Polanco likely can't play short, and the Twins didn't exactly find out when presented with the opportunity that was Eduardo Escobar's DL stint. Brian Dozier is hitting like a mad man right now, so second remains out of the question. For Polanco, his playing time must come in the form of a trade involving either Plouffe and/or Nunez.

Neither Trevor Plouffe nor Eduardo Nunez will do anything but depreciate for the Twins. At this point in time, given the roster construction, moving one or both for the sake of opening up a roster spot remains of the highest value. Whatever return Minnesota is given will likely be low (even with Nunez's unexpected season), and shouldn't be a key piece in the decision making process.

For Chargois, he's been held down in favor of a guy like Buddy Boshers, or a DFA candidate in Kevin Jepsen. J.T. has dominated the AAA level, and despite an ugly MLB debut, should be inching his way towards the back end of the Twins bullpen. With Nick Burdi having spent virtually the whole year on the DL, and Glen Perkins facing an extremely up hill battle to resume his career (let alone close again), Chargois should be emerging as a 2017 closer.

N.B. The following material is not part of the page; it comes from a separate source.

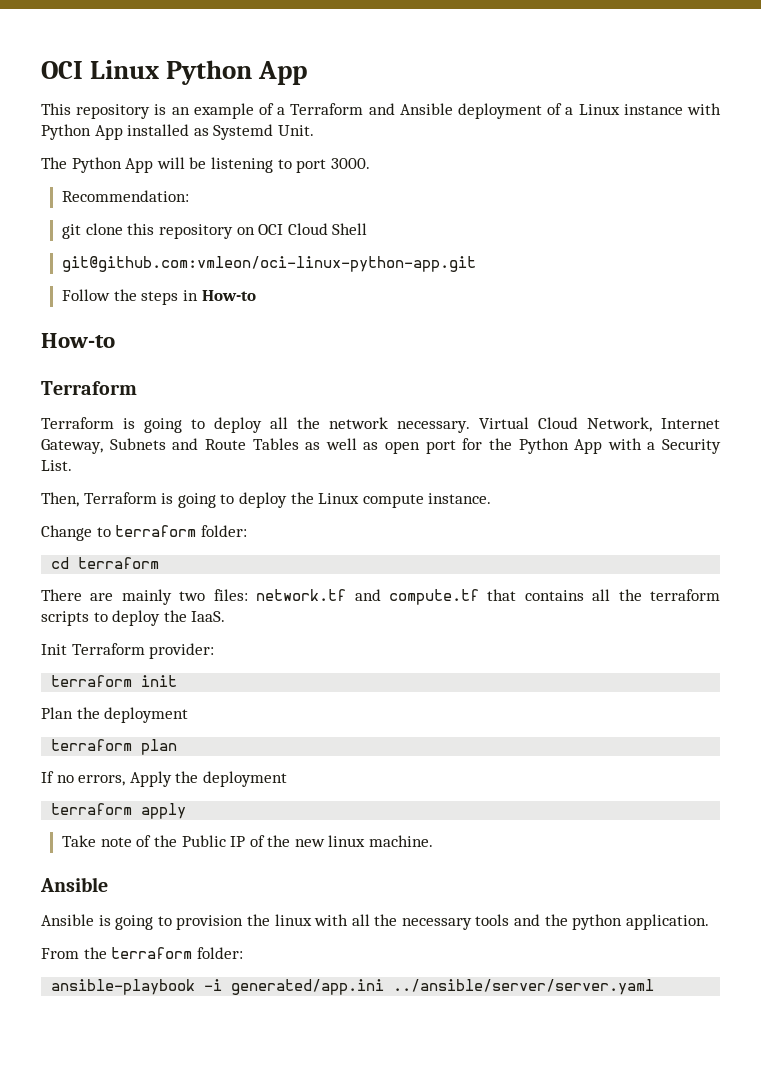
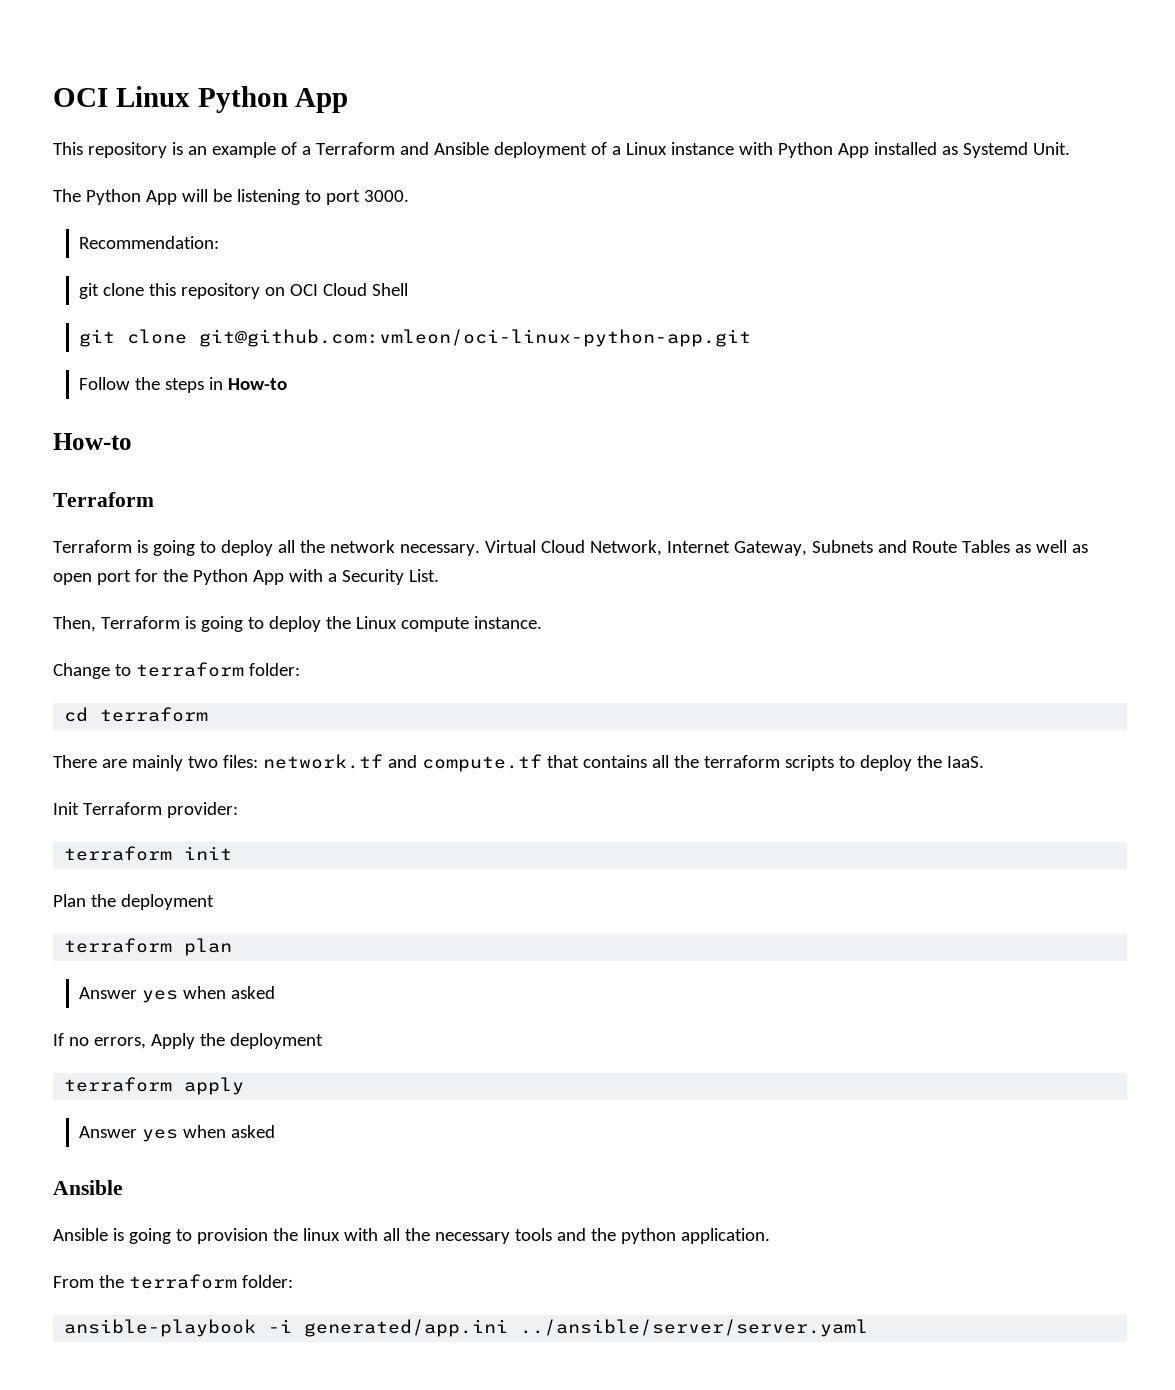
(368, 229) none -> [79,329,188,347] git clone
(178, 747) none -> [79,986,276,1003] // Answer yes when asked
[62,835,434,847] Take note of the Public IP of the new linux machine. -> [79,1125,276,1142] Answer yes when asked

Right now, Boshers has done about as well as the Twins could have asked. He's come out of indy ball and absolutely earned his opportunity. Expecting him to be a key piece in the Twins pen a year from now is foolhardy at best however. If you'd rather not send a bad message though, the smart move would be to DFA Jepsen, who has done nothing to earn his roster spot in 2016. A phantom injury could provide the Twins a look without moving on from the reliever acquired from the Rays a season ago, but Terry Ryan leaned too heavily on unrealistic expectations for Jepsen, and things finally broke.

Rounding out the necessary youth movement would be that of Jose Berrios. Since his demotion back to Triple-A, he's been anything but the dominating pitcher he was prior to his big league debut. His last outing was stellar however, and he's going to be a key component for the Twins going forward. It sounds like Minnesota may have takers on Ervin Santana, and they should continue to shop Ricky Nolasco (and really any starter that draws interest). When that spot opens up, it should be Berrios who hears his name called.

As things stand, the Twins are bad. They weren't expected to be in this position however, and have to find a way to make the most out of it. Giving run to guys that won't be key pieces of a team that needs to turn it around a year from now is not the way to do that. Paul Molitor and Terry Ryan need to create roster spots for cornerstones of the future, and that transition needs to happen sooner rather than later.

In free agency, Ryan has aimed for mediocrity. In his roster decisions, Ryan has aimed for mediocrity. In his rebuild, Ryan has aimed right down the middle, for mediocrity. It's time to realize that plan of action hasn't worked, and do something different.